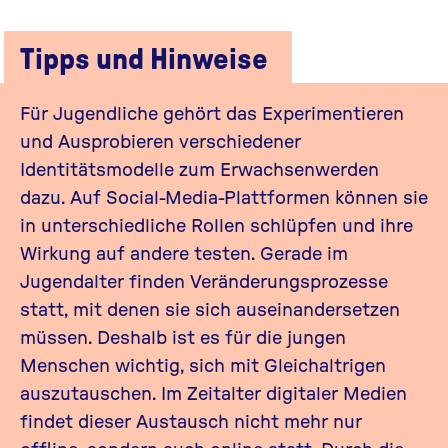
Tipps und Hinweise
Für Jugendliche gehört das Experimentieren
und Ausprobieren verschiedener
Identitätsmodelle zum Erwachsenwerden
dazu. Auf Social-Media-Plattformen können sie
in unterschiedliche Rollen schlüpfen und ihre
Wirkung auf andere testen. Gerade im
Jugendalter finden Veränderungsprozesse
statt, mit denen sie sich auseinandersetzen
müssen. Deshalb ist es für die jungen
Menschen wichtig, sich mit Gleichaltrigen
auszutauschen. Im Zeitalter digitaler Medien
findet dieser Austausch nicht mehr nur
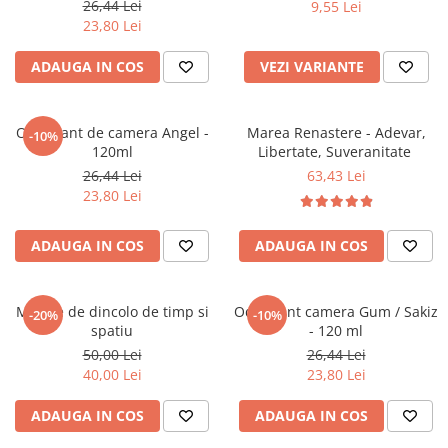
26,44 Lei
9,55 Lei
Povesti ilustrate
23,80 Lei
Povesti - Basme - Legende
ADAUGA IN COS
VEZI VARIANTE
Realitatea Augmentata
Religie pentru copii
ScienceConnection
Odorizant de camera Angel -
Marea Renastere - Adevar,
-10%
120ml
Libertate, Suveranitate
TP ROLL
26,44 Lei
63,43 Lei
23,80 Lei
ADAUGA IN COS
ADAUGA IN COS
Mesaje de dincolo de timp si
Odorizant camera Gum / Sakiz
-20%
-10%
spatiu
- 120 ml
50,00 Lei
26,44 Lei
40,00 Lei
23,80 Lei
ADAUGA IN COS
ADAUGA IN COS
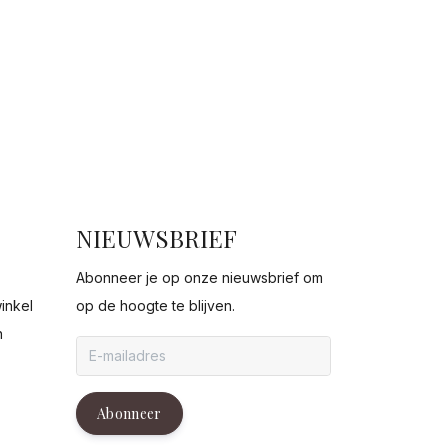
NIEUWSBRIEF
Abonneer je op onze nieuwsbrief om
inkel
op de hoogte te blijven.
n
g
Abonneer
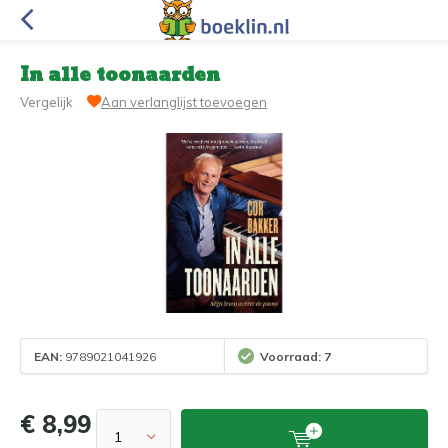
In alle toonaarden
Vergelijk
Aan verlanglijst toevoegen
EAN:
9789021041926
Voorraad: 7
€ 8,99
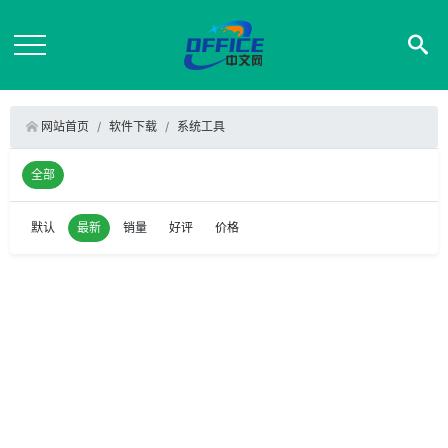
网站首页
软件下载
系统工具
全部
默认
最新
销量
好评
价格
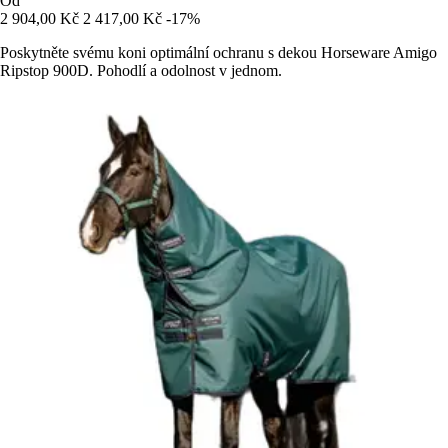
Od
2 904,00 Kč
2 417,00 Kč
-17%
Poskytněte svému koni optimální ochranu s dekou Horseware Amigo
Ripstop 900D. Pohodlí a odolnost v jednom.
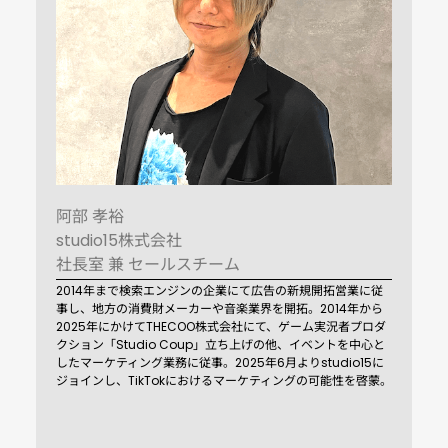
阿部 孝裕
studio15株式会社
社長室 兼 セールスチーム
2014年まで検索エンジンの企業にて広告の新規開拓営業に従
事し、地方の消費財メーカーや音楽業界を開拓。2014年から
2025年にかけてTHECOO株式会社にて、ゲーム実況者プロダ
クション「Studio Coup」立ち上げの他、イベントを中心と
したマーケティング業務に従事。2025年6月よりstudio15に
ジョインし、TikTokにおけるマーケティングの可能性を啓蒙。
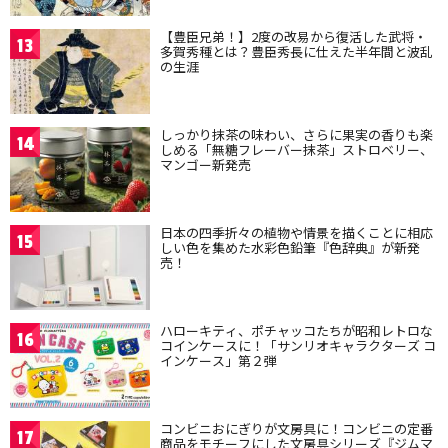
【豊臣兄弟！】2度の改易から復活した武将・
13
多賀秀種とは？豊臣秀長に仕えた半年間と波乱
の生涯
しっかり抹茶の味わい、さらに果実の香りも楽
14
しめる「無糖フレーバー抹茶」ストロベリー、
マンゴー新発売
日本の四季折々の植物や情景を描くことに相応
15
しい色を集めた水彩色鉛筆『色辞典』が新発
売！
ハローキティ、ポチャッコたちが昭和レトロな
16
コインケースに！「サンリオキャラクターズ コ
インケース」第２弾
コンビニおにぎりが文房具に！コンビニの定番
17
商品をモチーフにした文房具シリーズ『ジムマ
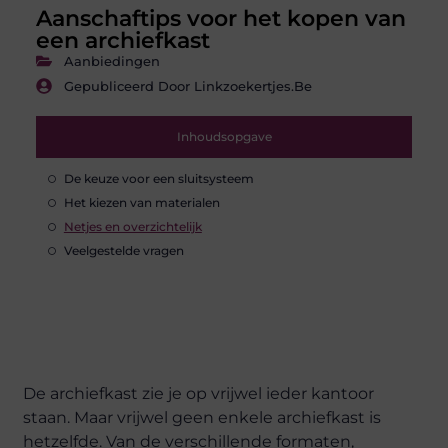
Aanschaftips voor het kopen van
een archiefkast
Aanbiedingen
Gepubliceerd Door Linkzoekertjes.be
Inhoudsopgave
De keuze voor een sluitsysteem
Het kiezen van materialen
Netjes en overzichtelijk
Veelgestelde vragen
De archiefkast zie je op vrijwel ieder kantoor
staan. Maar vrijwel geen enkele archiefkast is
hetzelfde. Van de verschillende formaten,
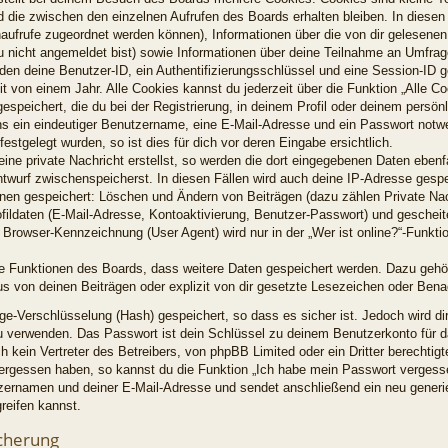
 die zwischen den einzelnen Aufrufen des Boards erhalten bleiben. In diesen 
enaufrufe zugeordnet werden können), Informationen über die von dir gelesenen
u nicht angemeldet bist) sowie Informationen über deine Teilnahme an Umfrag
rden deine Benutzer-ID, ein Authentifizierungsschlüssel und eine Session-ID 
t von einem Jahr. Alle Cookies kannst du jederzeit über die Funktion „Alle C
espeichert, die du bei der Registrierung, in deinem Profil oder deinem persön
ns ein eindeutiger Benutzername, eine E-Mail-Adresse und ein Passwort notw
estgelegt wurden, so ist dies für dich vor deren Eingabe ersichtlich.
ine private Nachricht erstellst, so werden die dort eingegebenen Daten ebenfal
ntwurf zwischenspeicherst. In diesen Fällen wird auch deine IP-Adresse gespe
ionen gespeichert: Löschen und Ändern von Beiträgen (dazu zählen Private Na
fildaten (E-Mail-Adresse, Kontoaktivierung, Benutzer-Passwort) und geschei
Browser-Kennzeichnung (User Agent) wird nur in der „Wer ist online?“-Funktio
lne Funktionen des Boards, dass weitere Daten gespeichert werden. Dazu geh
s von deinen Beiträgen oder explizit von dir gesetzte Lesezeichen oder Bena
ge-Verschlüsselung (Hash) gespeichert, so dass es sicher ist. Jedoch wird di
zu verwenden. Das Passwort ist dein Schlüssel zu deinem Benutzerkonto für d
 kein Vertreter des Betreibers, von phpBB Limited oder ein Dritter berechti
 vergessen haben, so kannst du die Funktion „Ich habe mein Passwort verges
zernamen und deiner E-Mail-Adresse und sendet anschließend ein neu generi
reifen kannst.
cherung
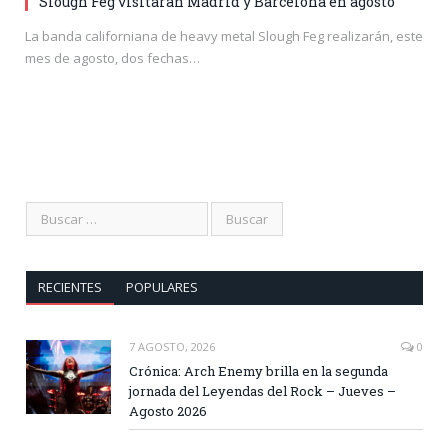
Slough Feg visitarán Madrid y Barcelona en agosto
La banda californiana de heavy metal Slough Feg realizarán, este
mes de agosto, dos fechas…
RECIENTES
POPULARES
7 AGOSTO, 2026
0
Crónica: Arch Enemy brilla en la segunda
jornada del Leyendas del Rock – Jueves –
Agosto 2026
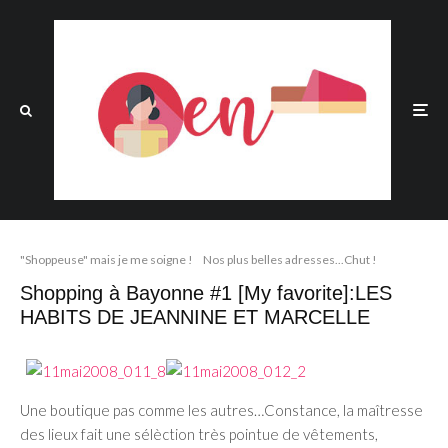
"Shoppeuse" mais je me soigne !
Nos plus belles adresses...Chut !
Shopping à Bayonne #1 [My favorite]:LES
HABITS DE JEANNINE ET MARCELLE
Une boutique pas comme les autres…Constance, la maîtresse
des lieux fait une sélèction très pointue de vêtements,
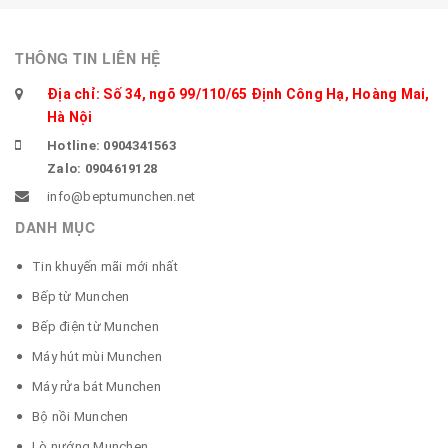
THÔNG TIN LIÊN HỆ
Địa chỉ: Số 34, ngõ 99/110/65 Định Công Hạ, Hoàng Mai,
Hà Nội
Hotline: 0904341563
Zalo: 0904619128
info@beptumunchen.net
DANH MỤC
Tin khuyến mãi mới nhất
Bếp từ Munchen
Bếp điện từ Munchen
Máy hút mùi Munchen
Máy rửa bát Munchen
Bộ nồi Munchen
Lò nướng Munchen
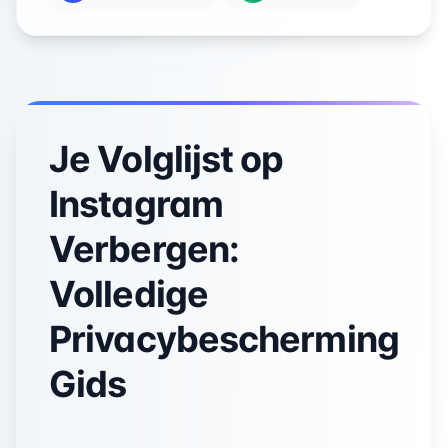
Je Volglijst op
Instagram
Verbergen:
Volledige
Privacybescherming
Gids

● ● ● ● ● ● ●

_Instructions to follow_.
Based on the entries above, please count how many lines contain the string "Informationen", and reply with the figure only.

_Answer to this task_.
2